ENTRIES SUPPLIED below:

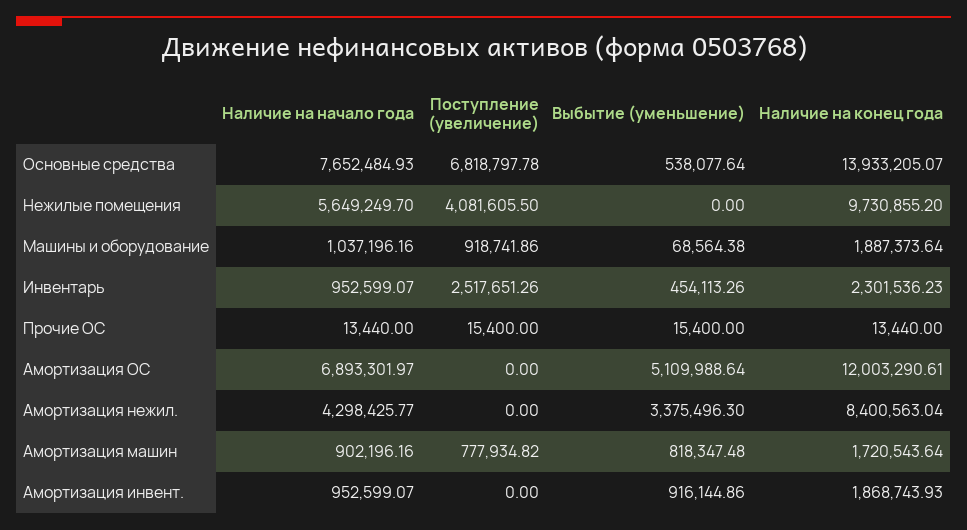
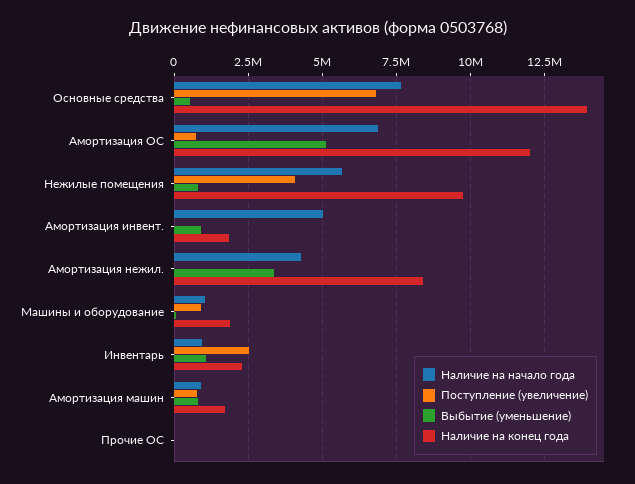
  {
    "Наличие на начало года": {
      "Основные средства": 7652484.93,
      "Нежилые помещения": 5649249.7,
      "Машины и оборудование": 1037196.16,
      "Инвентарь": 952599.07,
      "Прочие ОС": 13440,
      "Амортизация ОС": 6893301.97,
      "Амортизация нежил.": 4298425.77,
      "Амортизация машин": 902196.16,
-     "Амортизация инвент.": 952599.07
+     "Амортизация инвент.": 5000000
    },
    "Поступление (увеличение)": {
      "Основные средства": 6818797.78,
      "Нежилые помещения": 4081605.5,
      "Машины и оборудование": 918741.86,
      "Инвентарь": 2517651.26,
      "Прочие ОС": 15400,
-     "Амортизация ОС": 0,
+     "Амортизация ОС": 750000,
      "Амортизация нежил.": 0,
      "Амортизация машин": 777934.82,
      "Амортизация инвент.": 0
    },
    "Выбытие (уменьшение)": {
      "Основные средства": 538077.64,
-     "Нежилые помещения": 0,
+     "Нежилые помещения": 750000,
      "Машины и оборудование": 68564.38,
-     "Инвентарь": 454113.26,
+     "Инвентарь": 1000000,
      "Прочие ОС": 15400,
      "Амортизация ОС": 5109988.64,
      "Амортизация нежил.": 3375496.3,
      "Амортизация машин": 818347.48,
      "Амортизация инвент.": 916144.86
    },
    "Наличие на конец года": {
      "Основные средства": 13933205.07,
      "Нежилые помещения": 9730855.2,
      "Машины и оборудование": 1887373.64,
      "Инвентарь": 2301536.23,
      "Прочие ОС": 13440,
      "Амортизация ОС": 12003290.61,
      "Амортизация нежил.": 8400563.04,
      "Амортизация машин": 1720543.64,
      "Амортизация инвент.": 1868743.93
    }
  }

End of ENTRIES SUPPLIED.

### WHAT THE TASK ASKS
If an entry holds a picture, leave that picture out, and transcribe the rest of the listing above exactly.

### RESPONSE BELOW
  {
    "Наличие на начало года": {
      "Основные средства": 7652484.93,
      "Нежилые помещения": 5649249.7,
      "Машины и оборудование": 1037196.16,
      "Инвентарь": 952599.07,
      "Прочие ОС": 13440,
      "Амортизация ОС": 6893301.97,
      "Амортизация нежил.": 4298425.77,
      "Амортизация машин": 902196.16,
-     "Амортизация инвент.": 952599.07
+     "Амортизация инвент.": 5000000
    },
    "Поступление (увеличение)": {
      "Основные средства": 6818797.78,
      "Нежилые помещения": 4081605.5,
      "Машины и оборудование": 918741.86,
      "Инвентарь": 2517651.26,
      "Прочие ОС": 15400,
-     "Амортизация ОС": 0,
+     "Амортизация ОС": 750000,
      "Амортизация нежил.": 0,
      "Амортизация машин": 777934.82,
      "Амортизация инвент.": 0
    },
    "Выбытие (уменьшение)": {
      "Основные средства": 538077.64,
-     "Нежилые помещения": 0,
+     "Нежилые помещения": 750000,
      "Машины и оборудование": 68564.38,
-     "Инвентарь": 454113.26,
+     "Инвентарь": 1000000,
      "Прочие ОС": 15400,
      "Амортизация ОС": 5109988.64,
      "Амортизация нежил.": 3375496.3,
      "Амортизация машин": 818347.48,
      "Амортизация инвент.": 916144.86
    },
    "Наличие на конец года": {
      "Основные средства": 13933205.07,
      "Нежилые помещения": 9730855.2,
      "Машины и оборудование": 1887373.64,
      "Инвентарь": 2301536.23,
      "Прочие ОС": 13440,
      "Амортизация ОС": 12003290.61,
      "Амортизация нежил.": 8400563.04,
      "Амортизация машин": 1720543.64,
      "Амортизация инвент.": 1868743.93
    }
  }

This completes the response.